I was inspired to right about this special day from old times in Norway, as I’ve recently noticed how the sun rises earlier and stays later in the day, making me feel ready to bid winter adieu and get ready for longer, brighter and lighter days.
Sunfest, or “Solfest” as we call it in Norwegian, is a date that is difficult to pinpoint, because it varies from town to town whether the sun is completely gone during the winter, and when she returns.
Like all other life, humans are also dependent on the life and the energy the sun gives us, and this was felt even more so in earlier times, when the only light people had were the day light (i.e. no electricity). In many counties in Norway, it has been a long standing tradition to celebrate the day the sun returned, especially in small towns where the sun is gone for a long time during the year.
There is an old custom all over Norway where one would place a dab of butter in the window sill, and let the sun melt it. “Sun, sun, give me summer butter, here is some winter butter”. From the town Selje, the following story is told: “The first time the sun shone after she had been gone mid-winter, mother spread butter on the wall where the sun shone, and greeted her ‘welcome’. From another town called Davik, the tradition of placing the butter in the window sill was customary the first day the sun shone, and here it was around February 8th. If the butter melted, the year would be a good one both weather wise and generally. This was a day filled with lots of happiness, dance and and songs about the sun. When the sun is gone for months at a time, it’s definitely worth celebrating its return!
Here is a photo of Svalbard, where the sun’s return is typically celebrated around March 8th:
Photo Credit: Kristin Sørdal
On this day, it was fitting to serve something colorful and good, a dish you could make in one pot, with ingredients that most people have in house or can easily get during this time of year. Since root vegetables are in abundance in Norway around this time (and also in New York, where I currently live), I wanted to throw a variety of these in a pot with some vegetable stock and barley (“bygg” in Norwegian), which is the most traditional and widely grown grain in Norway. We also use barley flour/meal in the popular potato dumplings “raspeballer” as well as in waffle batters, in addition to adding it to soups, salads and even breakfast porridge. I soak the barley in cold water a few hours before cooking it, which makes it easier to digest, but it’s not necessary.

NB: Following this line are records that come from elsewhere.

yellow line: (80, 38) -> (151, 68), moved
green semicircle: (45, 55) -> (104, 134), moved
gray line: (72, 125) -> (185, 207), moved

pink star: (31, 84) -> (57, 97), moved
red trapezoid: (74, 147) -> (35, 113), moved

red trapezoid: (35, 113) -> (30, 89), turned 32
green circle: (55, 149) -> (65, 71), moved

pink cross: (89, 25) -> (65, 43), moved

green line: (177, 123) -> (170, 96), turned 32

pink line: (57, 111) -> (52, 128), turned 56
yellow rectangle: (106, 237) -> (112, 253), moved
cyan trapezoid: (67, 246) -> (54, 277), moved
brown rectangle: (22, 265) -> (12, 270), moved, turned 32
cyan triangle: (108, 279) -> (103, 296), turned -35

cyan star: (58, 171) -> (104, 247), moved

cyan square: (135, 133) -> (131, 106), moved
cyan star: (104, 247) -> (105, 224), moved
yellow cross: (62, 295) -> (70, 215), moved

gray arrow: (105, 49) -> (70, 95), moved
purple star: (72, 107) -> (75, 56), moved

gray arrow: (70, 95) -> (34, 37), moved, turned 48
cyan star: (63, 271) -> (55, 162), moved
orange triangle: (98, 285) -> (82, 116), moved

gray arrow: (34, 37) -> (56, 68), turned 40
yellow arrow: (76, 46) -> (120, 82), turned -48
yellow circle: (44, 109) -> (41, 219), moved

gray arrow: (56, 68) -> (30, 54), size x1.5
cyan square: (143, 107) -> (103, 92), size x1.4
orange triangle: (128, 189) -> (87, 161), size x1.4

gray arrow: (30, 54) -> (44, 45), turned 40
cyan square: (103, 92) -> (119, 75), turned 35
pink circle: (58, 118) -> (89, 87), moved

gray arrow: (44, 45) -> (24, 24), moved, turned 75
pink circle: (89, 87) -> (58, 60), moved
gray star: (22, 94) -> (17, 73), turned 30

Not only is this soup colorful and extremely tasty, it is also super healthy! Many studies have suggested that increasing consumption of plant foods like barley decreases the risk of obesity, diabetes, heart disease and overall mortality while promoting a healthy complexion and hair, increased energy and overall lower weight. It’s a great source of fiber, potassium, folate and vitamin B6. The same health benefits and nutrients can be said for the root vegetables in this soup. Basically – eat your root vegetable soup and you will do your body a huge favor!
I added a beet to the soup, which colored it this really pretty red color almost like a Russian borscht, and also adds an extremely deep earthy flavor, which reminds me of home. If you don’t want to add this flavor or color to your stew, simply omit it.
Some people would freeze fresh herbs from summer over the winter, thaw it and serve on top of the stew. Today, we luckily have access to fresh herbs year round. You can use dill or parsley, or even fennel fronds (typical in Norwegian soups), whichever you enjoy. This makes a HUGE batch, which you can freeze and reheat in just a few seconds and have a delicious, hearty and healthy meal on your hands at any time! Velbekomme!
NORDIC BARLEY AND VEGETABLE SOUP
1 Vidalia onion, chopped
1 leek, white part only, sliced thin
3 garlic cloves, peeled and smashed
1 celery stalk, diced
10 cups vegetable stock
4 cups water
a handful of fresh thyme sprigs
2 bay leaves
1 cup barley, soaked for a couple of hours in cold water
2 carrots, peeled and diced
2 parsnips, peeled and diced
1 small celery root, peeled and diced
1/2 small rutabaga, peeled and diced
1 turnip, peeled and diced
1/2 small head of red cabbage, sliced thin
1 beet, peeled and cubed
small bunch of kale (or Swiss chard or spinach), roughly chopped
freshly grated nutmeg, salt and pepper to taste
fresh herbs, such as dill or parsley, lemon wedges to serve
In a BIG soup pot, heat a little olive oil, add the onion, garlic, celery and leeks and season with salt. Saute for about 5 minutes until translucent. Add the barley and coat well, then throw in the veg stock, water, bay leaves and thyme. and stir. Add in all the root veg including the cabbage and beet, bring to a boil, then reduce to a simmer and cook for about 30 minutes until vegetables are tender. Add in the kale and nutmeg, season with salt and pepper and cook for another 5 minutes.
Garnish with fresh herbs and serve with a lemon wedge and some great, Norwegian bread!